It will help in increasing the free float as well as price volatility

Feb 28 - Mar 06, 2005



Reportedly a proposal is under consideration to raise the minimum paid-up capital for commercial banks to Rs6 billion. The State Bank of Pakistan has already raised the minimum limit and all the banks are required to raise their paid-up capital to Rs2 billion by 31st December 2005. Raising this limit by three-fold over the next three years seems an ambitious target.

However, some of the banking sector analysts are of the view that the enhanced limit is aimed at reducing the number of commercial banks. For some time it has been felt that 'Pakistan is an over-banked country and the number should be reduced to around a dozen only'. And the objective can only be achieved through mergers and acquisitions. The increase in paid-up has led to exit of a number of foreign banks from Pakistan. However, this also increased the number of local banks. And the only way to reduce the number is forced mergers.

Whereas, some analysts are also of the view that if one compares the paid-up capital of five 'big banks' with rest of the lot, the difference is colossal. This gives some of the big players an edge over the others. There are also too many branches, which only add to the operating expenses. In the shrinking spreads environment, the return to depositors has become negative. And if the return has to be improved operating/administrative expenses have to be curtailed.

The deployment of technology, rising number of ATMs, credit and debit cards and offering of variety of Interest-based services no longer require such a large number of conventional branches. Therefore, the number of branches, particularly in the urban areas, has to be reduced drastically. However, some analysts do not subscribe to this theory. They say, "There may be too many branches of a bank in some of the urban cities, but the number of branches is 'too small' in rural areas. Therefore, banks should increase the number of branches in rural areas rather than reducing the number."

However, bankers have their own point of view. They say, "Opening up of branches is not an easy task as it involves a lot of investment. Banks open branches in the areas offering potential, both in terms of existing business and also future growth. We are not a charitable organization or a social service entity. The rule of tub is that the branch should be self supporting, at least. We are accountable to our shareholders as well as accountholders. If the return on deposit is low, the client would not like to keep their money with us. And if the dividend payout is low, no investor would like to buy the shares of our bank. However, this simple logic is either not understood by the critics or they criticize the policy only to achieve political mileage".

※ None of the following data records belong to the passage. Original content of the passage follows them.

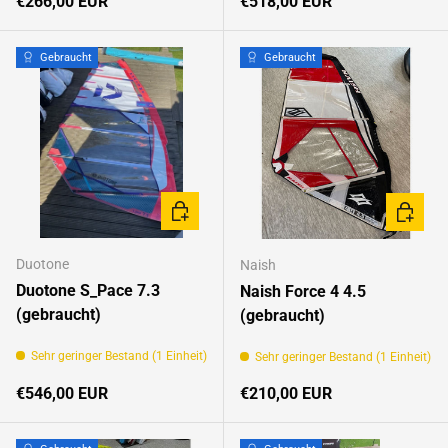
Normaler Preis
Normaler Preis
€266,00 EUR
€518,00 EUR
Gebraucht
Gebraucht
IN DEN WARENKORB
IN DEN
Duotone
Naish
Duotone S_Pace 7.3
Naish Force 4 4.5
(gebraucht)
(gebraucht)
Sehr geringer Bestand (1 Einheit)
Sehr geringer Bestand (1 Einheit)
Normaler Preis
Normaler Preis
€546,00 EUR
€210,00 EUR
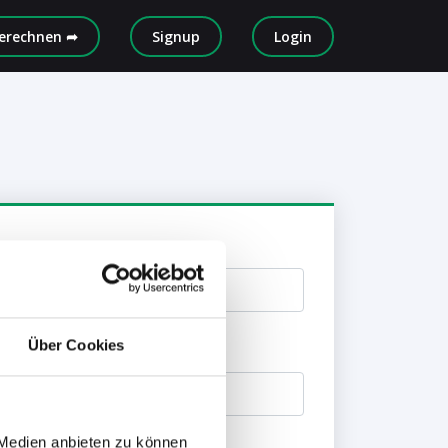
erechnen ➦
Signup
Login
Über Cookies
 Medien anbieten zu können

The rational behind raising paid-up capital is aimed at strengthening the commercial banks. The demand for fund is on a constant rise. The borrowers need larger amounts because now capital intensive industries are being established. The existing paid-up capital often becomes a constraint. The banks have to comply with prudential regulations and to also maintain required capital adequacy ratio. This clearly demands that minimum paid-up capital requirement should be raised. Therefore, one should only talk about the timeframe and the minimum limit.

Lately a number of banks have announced Right and Bonus issues to meet the minimum paid-up capital requirement. The banks are also expected to follow the same practice to meet Rs2  billion requirement by 31 December 2005. Investors have responded to such announcements in a very positive manner. However, they suggest that to meet the future demand, the central bank should insist on Right Issue rather than allowing the banks to meet the requirement through issue of Bonus Shares. Right Issues will not only help in raising the additional capital but would also help in expanding shareholders base.

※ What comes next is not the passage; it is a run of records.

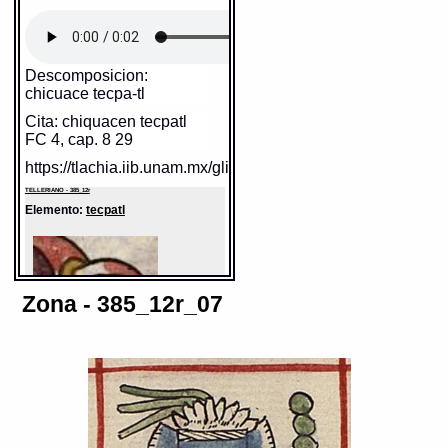
Descomposicion:
chicuace tecpa-tl
Cita: chiquacen tecpatl
FC 4, cap. 8 29
https://tlachia.iib.unam.mx/glifo/385_12r_06_01
TELLERIANO - 385_12r
Elemento:
tecpatl
Zona - 385_12r_07
Sentido: pedernal
Valor fonético: tecpatl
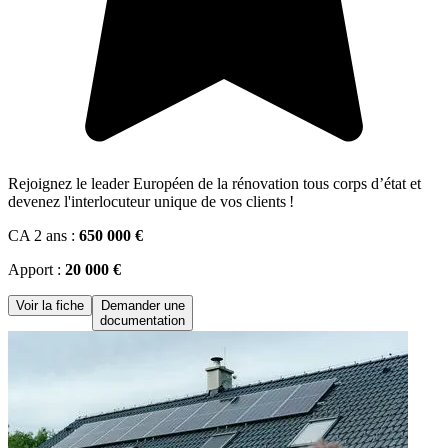
Rejoignez le leader Européen de la rénovation tous corps d’état et
devenez l'interlocuteur unique de vos clients !
CA 2 ans :
650 000 €
Apport :
20 000 €
Voir la fiche
Demander une
documentation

Some of the critics are of the view that persistent increase in capital will dilute the earnings of shareholders. However, some analysts say, "The shareholders are much better off compared to the depositors. While the depositors are being paid pathetically low return, the shareholders get much higher dividend. The policy being followed by the banks is discriminatory. As such, both the depositors and the shareholders contribute cash, which is extended to borrowers. The return on deposit should also be close to the return on equity."



There is no doubt that the minimum paid-up capital requirement of commercial banks should be increased. It will help them in raising their credit extension limit to meet the growing demand for fund by the private sector. It will also increase the free float of banks and help in containing skyrocketing of their share prices. On top of every thing, the market appetite is high and Right Issues, if properly priced, it will get a good response from the investors. However, the time frame must be decided after consultation with the commercial banks.